The presence of good schools, private or public, in Muslim localities is limited, reflective of a bias that exists at the level of accessing basic socio-economic infrastructure. Where schools exist, discrimination on religious grounds and increasing communalisation of social spaces force Muslims to stay away.
The perception is that most Muslims prefer madrasas for education, but only about four per cent Muslims study at madrasas. The other stereotype madrasas suffer from is that they breed terrorists, something which has been articulated by the likes of Sakshi Maharaj. Perhaps, he believes Munshi Premchand, Bhartendu Harishchandra and Raja Ram Mohan Roy were extremists as they all studied in madrasas! Having said that, the perception of madrasas being dogmatic prevails. There is a need for bridging the gap between demand for education among Muslims and its supply by modernising the madrasa network of education.
Recently, as part of a series of interviews conducted with Muslim families residing across India, most parents, including those of young daughters, regarded mainstream education as essential for their children's future.
On the other hand, some madrasas too have shown initiative to modernise themselves. During a visit to Zahoor-ul-Islam madrasa in Panipat, I found that the seminary offered religious education, and the teachers taught Maths, Science, Social Science and English as part of the "secular" curriculum, imparted to over 300 students that included boys and girls - both Hindus and Muslims!
The madrasas operated by the Nida Mahila Mandal in Mandsaur district of Madhya Pradesh have taken this a step further. Eighty out of 120 odd madrasas run by the group have more Hindu students and teachers than Muslim ones.

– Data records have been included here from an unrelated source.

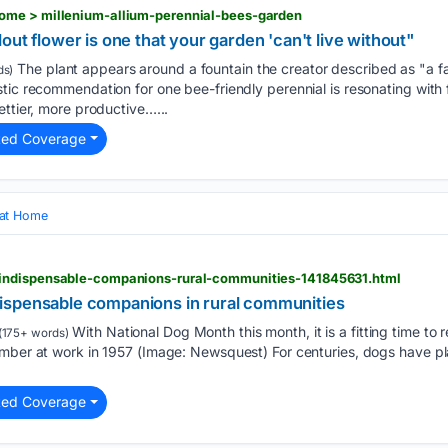
ome > millenium-allium-perennial-bees-garden
out flower is one that your garden 'can't live without"
The plant appears around a fountain the creator described as "a fa
ds)
tic recommendation for one bee-friendly perennial is resonating with f
ettier, more productive…...
ted Coverage
 at Home
indispensable-companions-rural-communities-141845631.html
ispensable companions in rural communities
With National Dog Month this month, it is a fitting time to 
(175+ words)
mber at work in 1957 (Image: Newsquest) For centuries, dogs have play
ted Coverage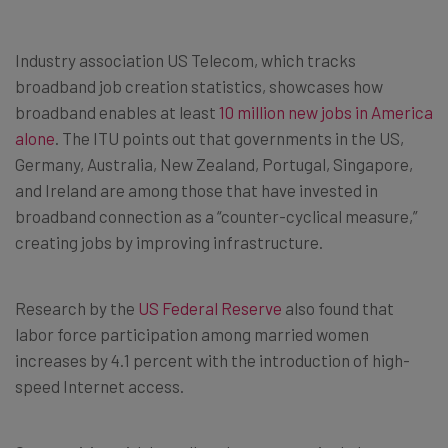
Industry association US Telecom, which tracks
broadband job creation statistics, showcases how
broadband enables at least
10 million new jobs in America
alone
. The ITU points out that governments in the US,
Germany, Australia, New Zealand, Portugal, Singapore,
and Ireland are among those that have invested in
broadband connection as a “counter-cyclical measure,”
creating jobs by improving infrastructure.
Research by the
US Federal Reserve
also found that
labor force participation among married women
increases by 4.1 percent with the introduction of high-
speed Internet access.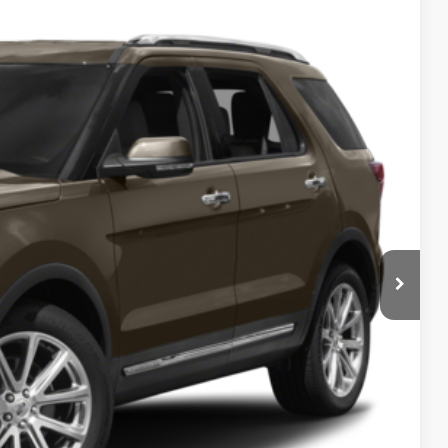
ils
Ext.
Int.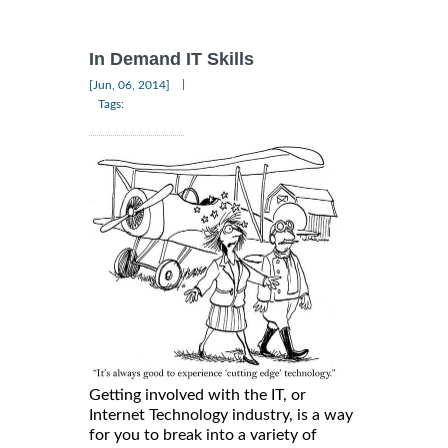
In Demand IT Skills
|
[Jun, 06, 2014]
Tags:
Getting involved with the IT, or
Internet Technology industry, is a way
for you to break into a variety of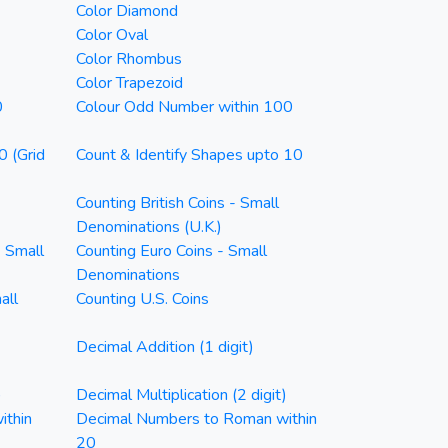
Color Diamond
Color Oval
Color Rhombus
Color Trapezoid
0
Colour Odd Number within 100
0 (Grid
Count & Identify Shapes upto 10
Counting British Coins - Small
Denominations (U.K.)
- Small
Counting Euro Coins - Small
Denominations
all
Counting U.S. Coins
Decimal Addition (1 digit)
)
Decimal Multiplication (2 digit)
ithin
Decimal Numbers to Roman within
20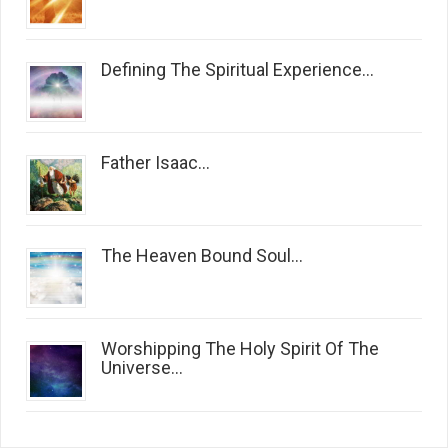
Defining The Spiritual Experience...
Father Isaac...
The Heaven Bound Soul...
Worshipping The Holy Spirit Of The
Universe...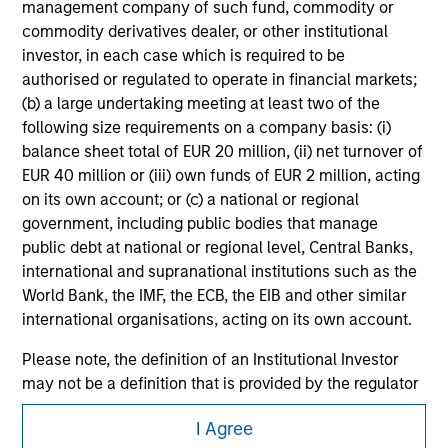
management company of such fund, commodity or
securities, insurance or other laws of such jurisdiction.
commodity derivatives dealer, or other institutional
All investing involves risks, including a loss of principal.
investor, in each case which is required to be
authorised or regulated to operate in financial markets;
Please refer to the strategy detail page for important
(b) a large undertaking meeting at least two of the
information on the strategy, including additional risk
considerations.
following size requirements on a company basis: (i)
balance sheet total of EUR 20 million, (ii) net turnover of
EUR 40 million or (iii) own funds of EUR 2 million, acting
on its own account; or (c) a national or regional
government, including public bodies that manage
public debt at national or regional level, Central Banks,
international and supranational institutions such as the
World Bank, the IMF, the ECB, the EIB and other similar
international organisations, acting on its own account.
Please note, the definition of an Institutional Investor
may not be a definition that is provided by the regulator
of the home state where the website is being accessed.
Morgan Stanley
I Agree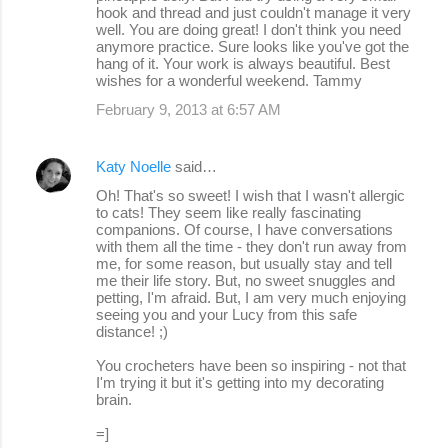
hook and thread and just couldn't manage it very
well. You are doing great! I don't think you need
anymore practice. Sure looks like you've got the
hang of it. Your work is always beautiful. Best
wishes for a wonderful weekend. Tammy
February 9, 2013 at 6:57 AM
Katy Noelle
said…
Oh! That's so sweet! I wish that I wasn't allergic
to cats! They seem like really fascinating
companions. Of course, I have conversations
with them all the time - they don't run away from
me, for some reason, but usually stay and tell
me their life story. But, no sweet snuggles and
petting, I'm afraid. But, I am very much enjoying
seeing you and your Lucy from this safe
distance! ;)
You crocheters have been so inspiring - not that
I'm trying it but it's getting into my decorating
brain.
=]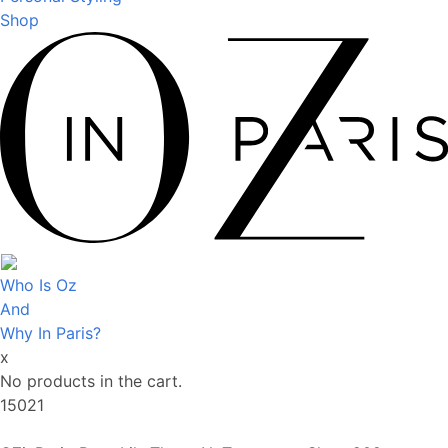
Shop
Who Is Oz
And
Why In Paris?
x
No products in the cart.
15021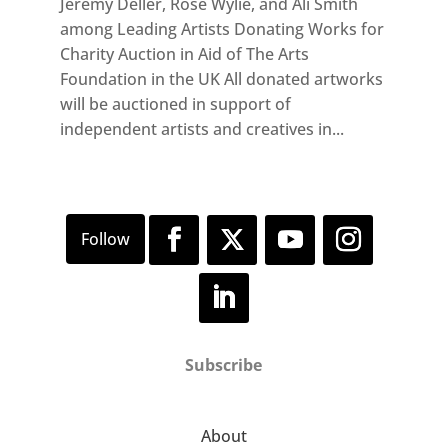
Jeremy Deller, Rose Wylie, and Ali Smith
among Leading Artists Donating Works for
Charity Auction in Aid of The Arts
Foundation in the UK All donated artworks
will be auctioned in support of
independent artists and creatives in...
Subscribe
About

The Hindu students are required to study Hindu religious teachings while the Muslim ones must pass Deeniyat in addition to the modern syllabus that is imparted. These are not aberrations. In West Bengal, ten to 12 per cent (50,000) madrasa students are Hindus.
In 2009, the Centre initiated the scheme for providing quality education in madrasas (SPQEM), which envisaged teaching subjects like Science, Mathematics, Social studies, etc with teachers getting an honorarium and science and computer labs being provided to the madrasas that register with the scheme. Although the scheme was allocated Rs 325 crore, only Rs 18.27 crore was utilised. This is because madrasas have stayed away fearing interference from the government.
In the 2014 Union Budget, the Centre allocated an additional amount of Rs 100 crore for modernisation of madrasas. The need of the hour is not just extra fund allocation for madrasas, but out-of-the-box thinking that includes the creation of an autonomous, independent national madrasa education board (NMEB), similar to the CBSE, managed by Muslims themselves.
Such a board can be provided funds annually and it can spend these on infrastructure upgrades and the standardisation of the non-theological aspects of the madrasa. This can be done without interference in the theological content.
The board can also link the madrasas to institutions of higher learning, skill development centres like ITIs and potential employers through a dedicated job placement platform, which ensures that students graduating from a Madrasa have an array of bright options for their future and not just a low-income job that yields them two thousand rupees per month! This will help secure better employment options for Muslims and also help them tackle the acute discrimination faced by them in the area.